Protecting part-timers

7 April 2000



Proposed regulations to protect part-time employees could soon be law. Jonathan Exten-Wright explains.


The Part-Time Employees Regulations could be in force by June. They are still in the consultation stage but on past experience consultation rarely leads to change. A part-time employee is defined by reference to a full-time employee.

It will be unlawful for a part-time employee to be treated less favourably than a full-time employee simply because he works part-time. The only exception will be where the difference in treatment can be justified on “objective grounds”. Part-time employees should not be treated detrimentally, whether “by act or omission.” Treatment

The Regulations compare the treatment of a part-timer to that of a full-time employee in a comparable job, doing the same or broadly similar work, and who has broadly similar qualifications, skills and experience. The full-timer used as a reference should work at the same establishment, but where there is no full-time employee at the relevant work place, then someone at a different establishment could be used. The need for a comparison is similar to that required by discrimination and equal-pay law.

An employee may request a written statement from his employer if he believes that he has been treated less favourably because he is part time and the statement can be used at a tribunal. The Regulations will have a direct effect on pay. Part-time employees must not receive a lower basic-rate than comparable full-time employees. There is an exception to the rule if the lower rate is “objectively justifiable”. As an example, the DTI’s consultation paper cites a performance-related pay scheme measured by a fair and consistent appraisal system.

Once part-timers have worked more than the normal full-time hours, they become entitled to receive the same hourly over-time rate as comparable full-time employees. There will not be any such increase until they have reached their normal level of hours worked.

Generally, part-time employees must have the same benefits, pro-rata, as full-time employees and should not be treated less favourably for sick pay or maternity pay, in the length of service required to qualify for payment, or the duration of payment. Employers must not discriminate between full-time and part-time employees over access to pension schemes, and part-time staff should have their benefits from the scheme calculated pro-rata to full-time employees. In some schemes, the rules may need to be revised to ensure compliance.

Employers must not exclude part-timers from training schemes, simply because they work part-time.

Part-time staff are entitled to the minimum statutory annual, maternity and parental leave and time off for dependants.

Where statutory rights have been improved under the terms of a contract, part-time employees should have the same rights, pro-rata, as their full-time colleagues.

The contractual holiday entitlement for part-time staff should be pro-rata to that of full-time employees. Similarly, contractual maternity and parental leave, if there is such, should be available to both part-time and full-time employees.

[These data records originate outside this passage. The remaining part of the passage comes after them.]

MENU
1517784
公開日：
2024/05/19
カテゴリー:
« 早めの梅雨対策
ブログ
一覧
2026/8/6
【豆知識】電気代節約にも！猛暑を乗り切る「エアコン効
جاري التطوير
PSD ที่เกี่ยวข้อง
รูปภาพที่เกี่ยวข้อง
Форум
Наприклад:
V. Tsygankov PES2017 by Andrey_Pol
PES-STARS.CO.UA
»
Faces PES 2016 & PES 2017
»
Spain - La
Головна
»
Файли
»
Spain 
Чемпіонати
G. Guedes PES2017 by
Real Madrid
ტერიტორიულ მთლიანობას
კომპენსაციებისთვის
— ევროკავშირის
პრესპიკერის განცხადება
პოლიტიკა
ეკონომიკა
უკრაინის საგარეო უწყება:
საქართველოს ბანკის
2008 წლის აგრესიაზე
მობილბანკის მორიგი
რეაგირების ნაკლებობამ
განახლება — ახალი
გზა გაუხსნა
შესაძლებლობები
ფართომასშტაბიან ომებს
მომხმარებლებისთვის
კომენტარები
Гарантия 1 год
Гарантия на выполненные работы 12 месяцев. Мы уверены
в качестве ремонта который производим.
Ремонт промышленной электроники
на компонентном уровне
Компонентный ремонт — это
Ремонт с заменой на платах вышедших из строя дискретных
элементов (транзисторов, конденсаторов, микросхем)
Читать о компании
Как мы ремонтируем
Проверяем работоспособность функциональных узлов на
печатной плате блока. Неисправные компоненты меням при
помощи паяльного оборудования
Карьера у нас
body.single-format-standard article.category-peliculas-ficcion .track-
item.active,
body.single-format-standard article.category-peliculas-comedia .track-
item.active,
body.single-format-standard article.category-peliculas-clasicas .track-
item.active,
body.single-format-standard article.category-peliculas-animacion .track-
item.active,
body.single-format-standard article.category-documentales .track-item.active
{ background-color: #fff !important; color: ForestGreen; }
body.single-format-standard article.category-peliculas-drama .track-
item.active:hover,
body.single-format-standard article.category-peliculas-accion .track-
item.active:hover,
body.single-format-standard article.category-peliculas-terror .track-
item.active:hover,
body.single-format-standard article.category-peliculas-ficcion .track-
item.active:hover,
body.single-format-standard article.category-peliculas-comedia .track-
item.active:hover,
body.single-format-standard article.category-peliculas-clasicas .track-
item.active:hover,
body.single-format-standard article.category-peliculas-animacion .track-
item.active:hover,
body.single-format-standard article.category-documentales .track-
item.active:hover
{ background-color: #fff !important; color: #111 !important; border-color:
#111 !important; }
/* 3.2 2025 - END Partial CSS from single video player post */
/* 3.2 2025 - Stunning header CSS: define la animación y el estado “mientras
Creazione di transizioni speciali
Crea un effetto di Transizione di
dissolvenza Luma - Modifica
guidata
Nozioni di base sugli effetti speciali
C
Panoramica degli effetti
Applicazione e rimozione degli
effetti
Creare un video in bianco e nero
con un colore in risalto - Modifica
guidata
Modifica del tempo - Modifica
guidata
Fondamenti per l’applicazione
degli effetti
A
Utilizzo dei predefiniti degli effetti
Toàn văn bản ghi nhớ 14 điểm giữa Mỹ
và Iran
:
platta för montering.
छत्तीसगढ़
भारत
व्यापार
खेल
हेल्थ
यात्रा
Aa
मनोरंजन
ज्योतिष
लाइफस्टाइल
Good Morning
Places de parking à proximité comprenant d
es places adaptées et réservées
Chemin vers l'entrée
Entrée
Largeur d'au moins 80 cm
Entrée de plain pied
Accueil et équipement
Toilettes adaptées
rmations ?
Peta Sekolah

Career break schemes, are also included in the Regulations and should be available to part-time staff, unless their exclusion can be objectively justified. The criteria used for redundancy must be objective and part- time employees must not be treated less favourably.

There are several circumstances where an employee’s dismissal will be automatically treated as unfair, and these apply irrespective of the length of service.

This will happen where an employee was dismissed for any of the following reasons: they brought proceedings against the employer under the Regulations; asked for a written statement of reasons for different treatment; gave evidence or information in connection with proceedings being brought against the employer; acted under the Regulations in relation to the employer, in any other way or they alleged that the employer had infringed the Regulations, or the employee refused to forgo a right. Unfair dismissal could also apply where the employer believed or suspected that the employee intended to take such action.

Remedies

An employee can bring a complaint to an employment tribunal within three months alleging that there has been less favourable treatment. Where claims are made beyond the time limit, the tribunal will have a wider discretion than it does in cases of unfair dismissal, to allow the claim to proceed where it is “just and equitable” to do so.

An employment tribunal can order employers to pay compensation, and can also recommend a course of action. Failure to follow this can increase the compensation. The amount of compensation will take account of the infringement itself and any loss suffered as a result. This includes expenses reasonably incurred and any benefit that has been lost because of the infringement. There is no limit on the loss, but unlike discrimination claims, an award will not include compensation for injury to feelings.

Beware

In the past, part-timers have successfully brought claims on the basis of indirect sex-discrimination. Statistically, more women than men are likely to be part timers and so any condition or requirement with which they cannot comply is likely to have a disproportionally adverse effect.

The provision of regulations specifically relating to part-timers may prove attractive to potential litigants. The substance of the proposed regulations may not be that radical, given the case law that has arisen from indirect discrimination claims. Nonetheless, this now provides a direct freestanding ability to bring a claim for any loss suffered, without the emotive label of discrimination. These regulations are more straightforward and likely to lead to a greater awareness amongst part-timers of their rights.

Jonathan Exten-Wright is a Partner in the Employment Department of Dibb Lupton Alsop.